--- Data under study ---

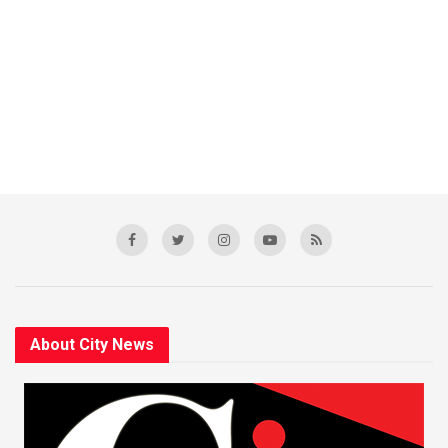
About City News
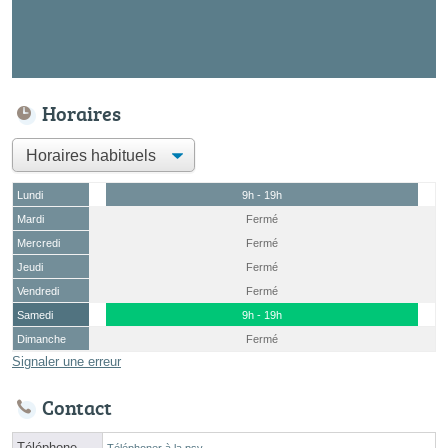
Horaires
Lundi
9h - 19h
Mardi
Fermé
Mercredi
Fermé
Jeudi
Fermé
Vendredi
Fermé
Samedi
9h - 19h
Dimanche
Fermé
Signaler une erreur
Contact
Téléphone
Téléphoner à la psy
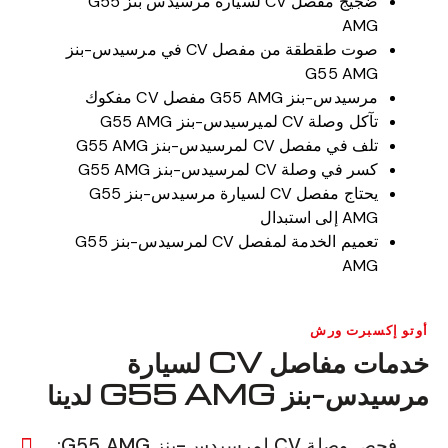
ضجيج مفصل CV لسيارة مرسيدس بنز G55
AMG
صوت طقطقة من مفصل CV في مرسيدس-بنز
G55 AMG
مرسيدس-بنز G55 AMG مفصل CV مفكوك
تآكل وصلة CV لميرسيدس-بنز G55 AMG
تلف في مفصل CV لمرسيدس-بنز G55 AMG
كسر في وصلة CV لمرسيدس-بنز G55 AMG
يحتاج مفصل CV لسيارة مرسيدس-بنز G55
AMG إلى استبدال
تعميم الخدمة لمفصل CV لمرسيدس-بنز G55
AMG
أوتو إكسبرت ورش
خدمات مفاصل CV لسيارة
مرسيدس-بنز G55 AMG لدينا
فحص وصلة CV لمرسيدس-بنز G55 AMG:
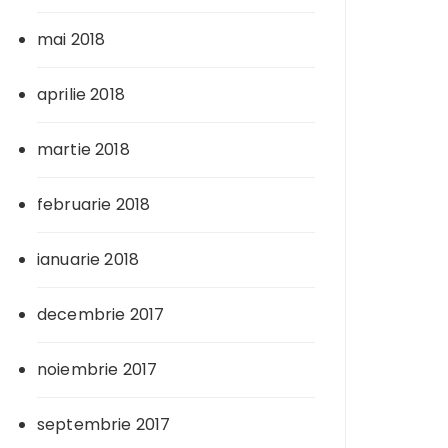
mai 2018
aprilie 2018
martie 2018
februarie 2018
ianuarie 2018
decembrie 2017
noiembrie 2017
septembrie 2017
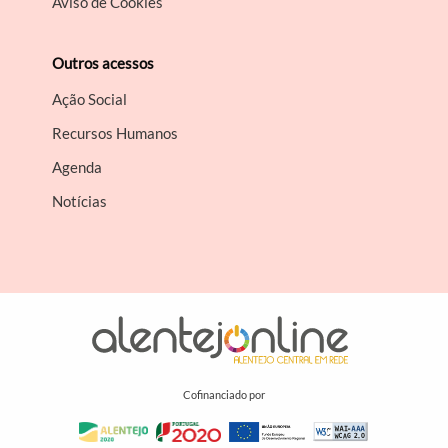
Aviso de Cookies
Outros acessos
Ação Social
Recursos Humanos
Agenda
Notícias
Cofinanciado por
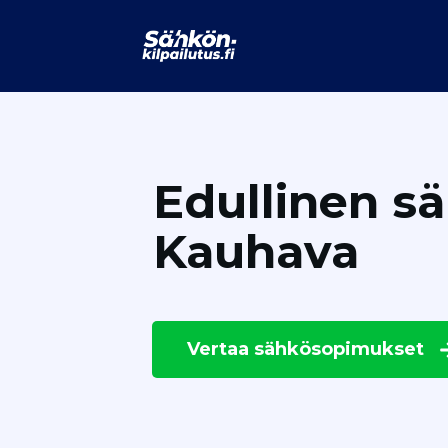
Edullinen s
Kauhava
Vertaa
sähkösopimukset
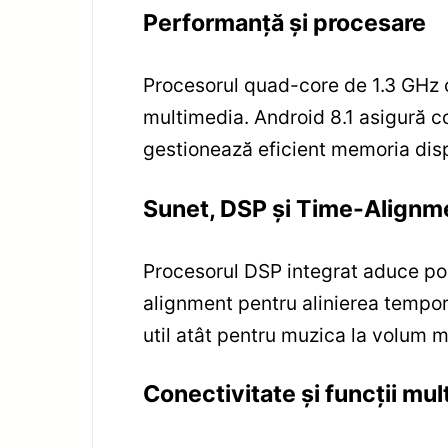
Performanță și procesare
Procesorul quad-core de 1.3 GHz of
multimedia. Android 8.1 asigură co
gestionează eficient memoria disp
Sunet, DSP și Time-Alignm
Procesorul DSP integrat aduce posi
alignment pentru alinierea tempora
util atât pentru muzica la volum m
Conectivitate și funcții mu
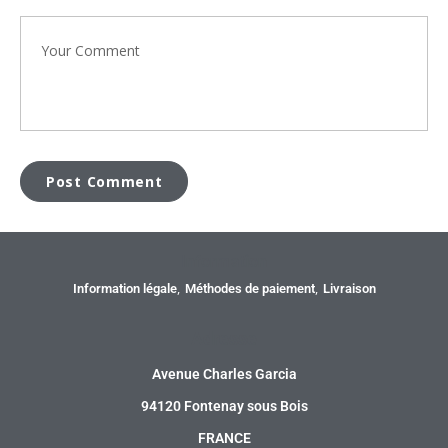
Information
Information légale
Méthodes de paiement
Livraison
Adresse
Avenue Charles Garcia
94120 Fontenay sous Bois
FRANCE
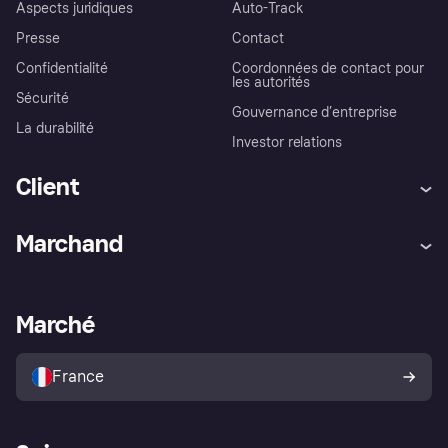
Aspects juridiques
Auto-Track
Presse
Contact
Confidentialité
Coordonnées de contact pour
les autorités
Sécurité
Gouvernance d’entreprise
La durabilité
Investor relations
Client
Aide
Réclamations
Marchand
Login
Protection contre la fraude
Support Marchand
Portail développeurs
L'appli shopping de Klarna
Paramètres de confidentialité
Portail Marchand
Statut opérationnel
Marché
Explorez les magasins
Votre droit de rétractation
Vendre avec Klarna
Plateformes et partenaires
Politique de protection de
l’acheteur Klarna
France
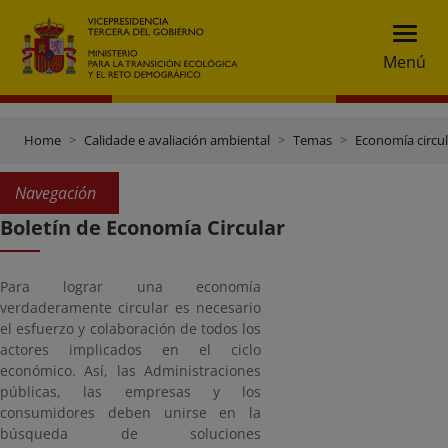
Menú
Home
Calidade e avaliación ambiental
Temas
Economía circul
Navegación
Boletín de Economía Circular
Para lograr una economía
verdaderamente circular es necesario
el esfuerzo y colaboración de todos los
actores implicados en el ciclo
económico. Así, las Administraciones
públicas, las empresas y los
consumidores deben unirse en la
búsqueda de soluciones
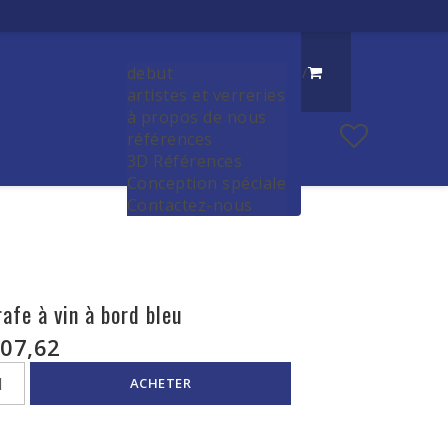
debut
/
artistes et verreries
à propos de nous
références
3D Références
Conception spéciale
Contactez-nous
afe à vin à bord bleu
07,62
ACHETER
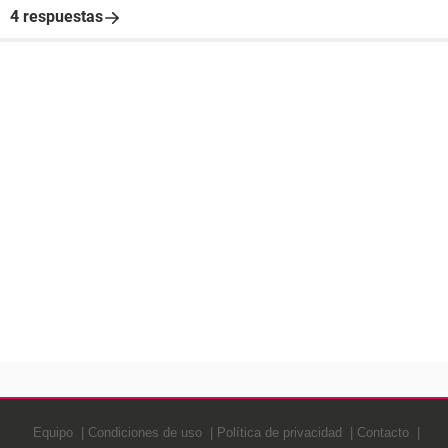
4 respuestas
Equipo
Condiciones de uso
Política de privacidad
Contacto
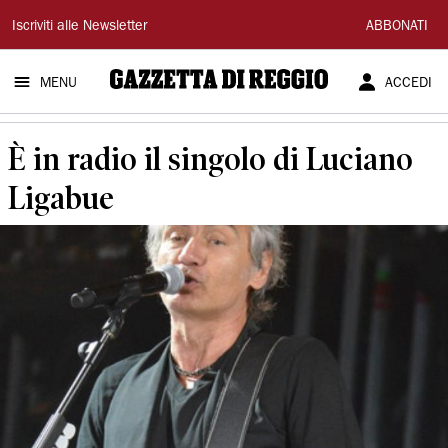
Gazzetta
Iscriviti alle Newsletter
ABBONATI
di
MENU
ACCEDI
Reggio
È in radio il singolo di Luciano
Ligabue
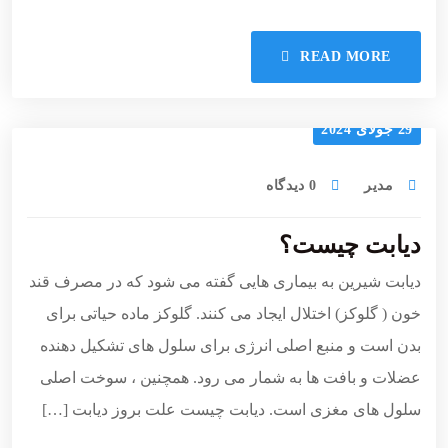
READ MORE
29 جولای 2024
مدیر
0 دیدگاه
دیابت چیست؟
دیابت شیرین به بیماری هایی گفته می شود که در مصرف قند
خون ( گلوکز) اختلال ایجاد می کنند. گلوکز ماده حیاتی برای
بدن است و منبع اصلی انرژی برای سلول های تشکیل دهنده
عضلات و بافت ها به شمار می رود. همچنین ، سوخت اصلی
سلول های مغزی است. دیابت چیست علت بروز دیابت […]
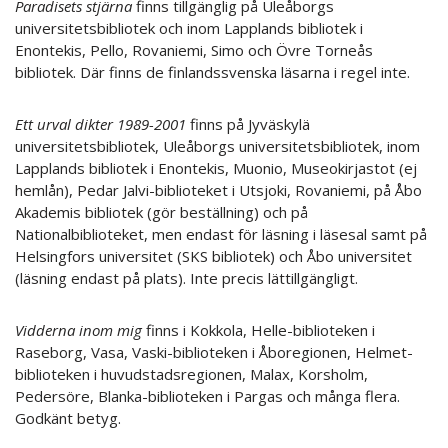
Paradisets stjärna
finns tillgänglig på Uleåborgs
universitetsbibliotek och inom Lapplands bibliotek i
Enontekis, Pello, Rovaniemi, Simo och Övre Torneås
bibliotek. Där finns de finlandssvenska läsarna i regel inte.
Ett urval dikter 1989-2001
finns på Jyväskylä
universitetsbibliotek, Uleåborgs universitetsbibliotek, inom
Lapplands bibliotek i Enontekis, Muonio, Museokirjastot (ej
hemlån), Pedar Jalvi-biblioteket i Utsjoki, Rovaniemi, på Åbo
Akademis bibliotek (gör beställning) och på
Nationalbiblioteket, men endast för läsning i läsesal samt på
Helsingfors universitet (SKS bibliotek) och Åbo universitet
(läsning endast på plats). Inte precis lättillgängligt.
Vidderna inom mig
finns i Kokkola, Helle-biblioteken i
Raseborg, Vasa, Vaski-biblioteken i Åboregionen, Helmet-
biblioteken i huvudstadsregionen, Malax, Korsholm,
Pedersöre, Blanka-biblioteken i Pargas och många flera.
Godkänt betyg.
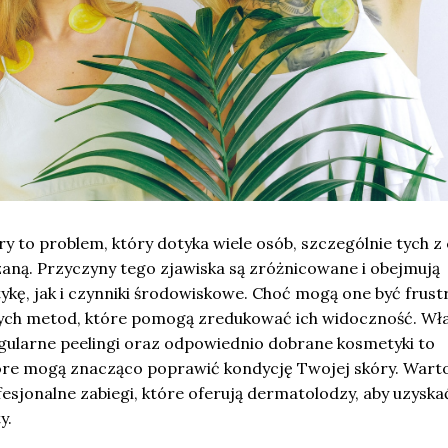
y to problem, który dotyka wiele osób, szczególnie tych z
szaną. Przyczyny tego zjawiska są zróżnicowane i obejmują
kę, jak i czynniki środowiskowe. Choć mogą one być frustr
znych metod, które pomogą zredukować ich widoczność. Wł
egularne peelingi oraz odpowiednio dobrane kosmetyki to
óre mogą znacząco poprawić kondycję Twojej skóry. Wart
sjonalne zabiegi, które oferują dermatolodzy, aby uzyska
y.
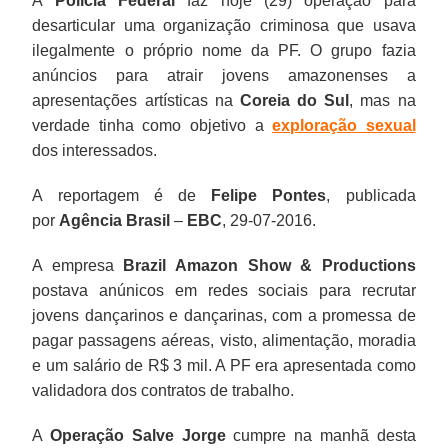
A
Polícia Federal
faz hoje (29) operação para
desarticular uma organização criminosa que usava
ilegalmente o próprio nome da PF. O grupo fazia
anúncios para atrair jovens amazonenses a
apresentações artísticas na
Coreia do Sul
, mas na
verdade tinha como objetivo a
exploração sexual
dos interessados.
A reportagem é de
Felipe Pontes
, publicada
por
Agência Brasil
–
EBC
, 29-07-2016.
A empresa
Brazil Amazon Show & Productions
postava anúnicos em redes sociais para recrutar
jovens dançarinos e dançarinas, com a promessa de
pagar passagens aéreas, visto, alimentação, moradia
e um salário de R$ 3 mil. A PF era apresentada como
validadora dos contratos de trabalho.
A
Operação Salve Jorge
cumpre na manhã desta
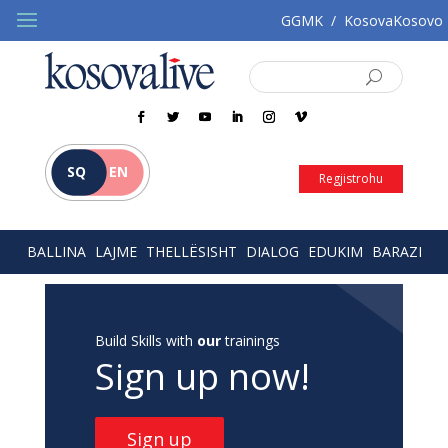
GGMK
/
KosovaKosovo
SQ
EN
Regjistrohu
BALLINA
LAJME
THELLËSISHT
DIALOG
EDUKIM
BARAZI
Build Skills with
our
trainings
Sign up now!
Sign up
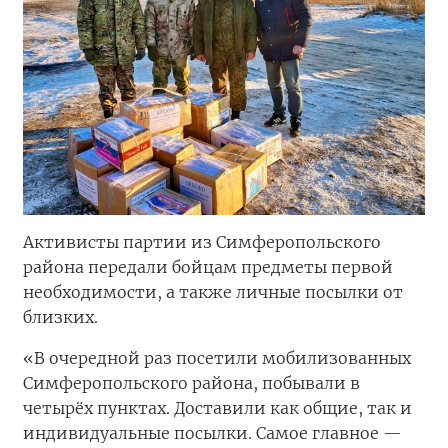
Активисты партии из Симферопольского
района передали бойцам предметы первой
необходимости, а также личные посылки от
близких.
«В очередной раз посетили мобилизованных
Симферопольского района, побывали в
четырёх пунктах. Доставили как общие, так и
индивидуальные посылки. Самое главное —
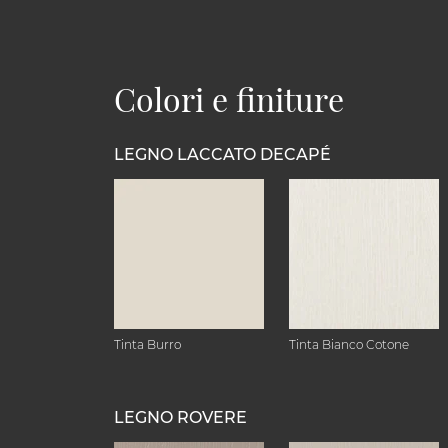
Colori e finiture
LEGNO LACCATO DECAPÉ
Tinta Burro
Tinta Bianco Cotone
LEGNO ROVERE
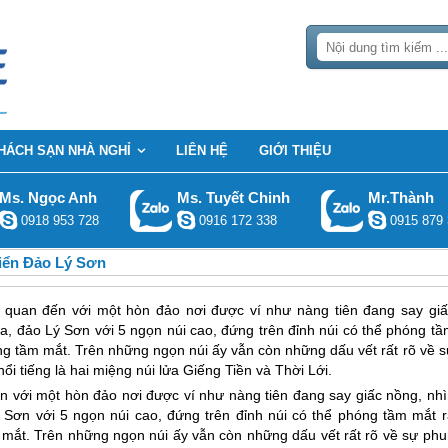
HÁCH SẠN NHÀ NGHỈ
LIÊN HỆ
GIỚI THIỆU
Ms. Ngọc Anh
Ms. Tuyết Chinh
Mr.Thành
0918 953 728
0916 172 338
0915 879 
iển Đảo Lý Sơn
quan đến với một hòn đảo nơi được ví như nàng tiên đang say giấ
a, đảo Lý Sơn với 5 ngọn núi cao, đứng trên đỉnh núi có thể phóng tầ
ng tầm mắt. Trên những ngọn núi ấy vẫn còn những dấu vết rất rõ về s
ổi tiếng là hai miệng núi lửa Giếng Tiền và Thời Lới.
 với một hòn đảo nơi được ví như nàng tiên đang say giấc nồng, nhì
 Sơn
với 5 ngọn núi cao, đứng trên đỉnh núi có thể phóng tầm mắt r
mắt. Trên những ngọn núi ấy vẫn còn những dấu vết rất rõ về sự phu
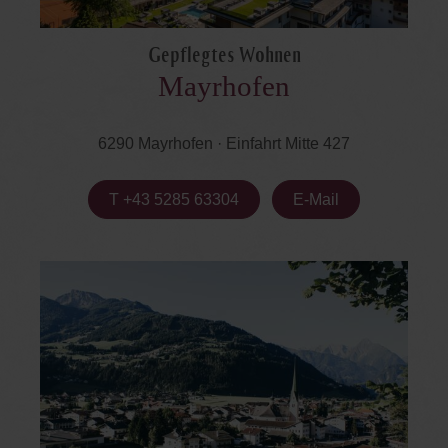
Gepflegtes Wohnen
Mayrhofen
6290 Mayrhofen · Einfahrt Mitte 427
T +43 5285 63304
E-Mail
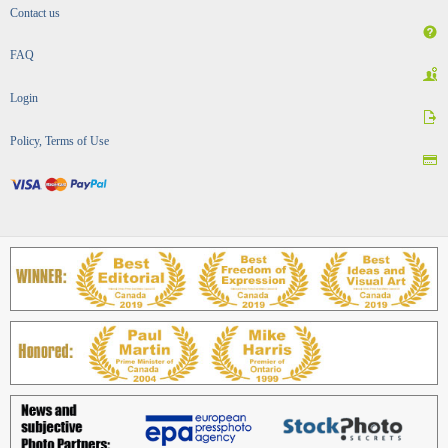
Contact us
FAQ
Login
Policy, Terms of Use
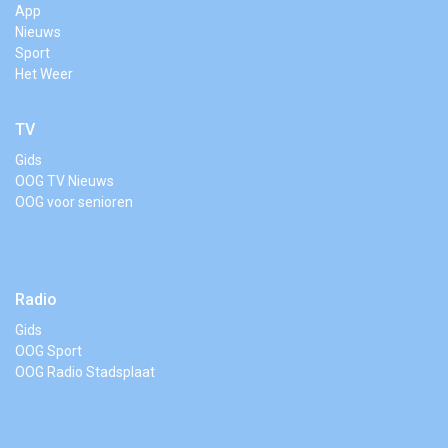
App
Nieuws
Sport
Het Weer
TV
Gids
OOG TV Nieuws
OOG voor senioren
Radio
Gids
OOG Sport
OOG Radio Stadsplaat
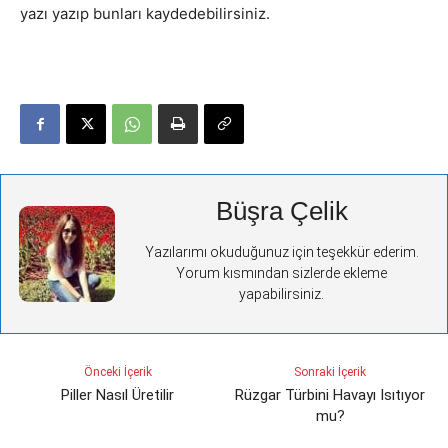
yazı yazıp bunları kaydedebilirsiniz.
Büşra Çelik
Yazılarımı okuduğunuz için teşekkür ederim.
Yorum kısmından sizlerde ekleme
yapabilirsiniz.
Önceki İçerik
Sonraki İçerik
Piller Nasıl Üretilir
Rüzgar Türbini Havayı Isıtıyor
mu?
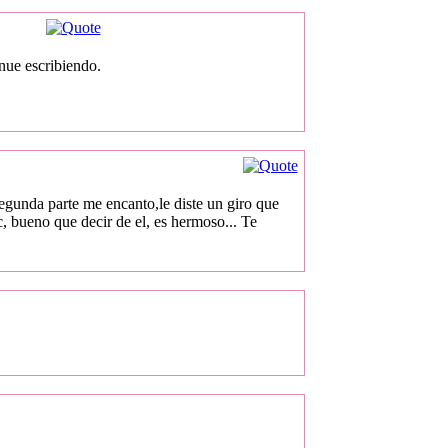
inue escribiendo.
egunda parte me encanto,le diste un giro que
, bueno que decir de el, es hermoso... Te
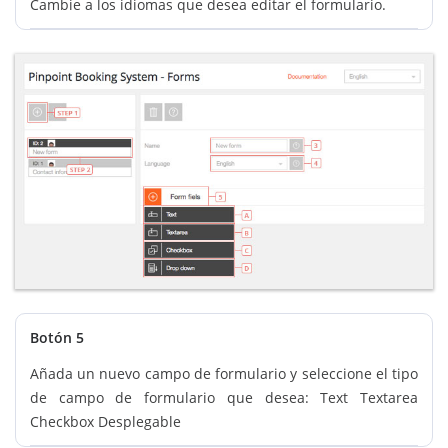
Cambie a los idiomas que desea editar el formulario.
Botón 5
Añada un nuevo campo de formulario y seleccione el tipo
de campo de formulario que desea: Text Textarea
Checkbox Desplegable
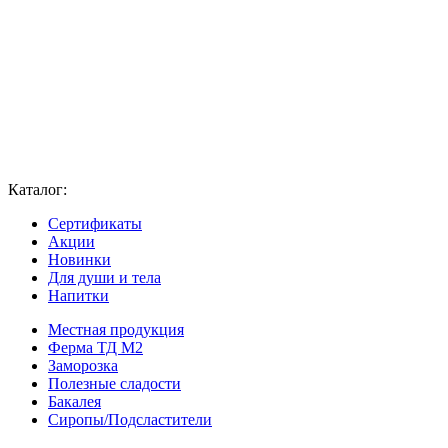
Каталог:
Сертификаты
Акции
Новинки
Для души и тела
Напитки
Местная продукция
Ферма ТД М2
Заморозка
Полезные сладости
Бакалея
Сиропы/Подсластители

---

● **Task to carry out**
If a line above holds the word "desea", copy it.

● **Answer to this task**
Cambie a los idiomas que desea editar el formulario.
de campo de formulario que desea: Text Textarea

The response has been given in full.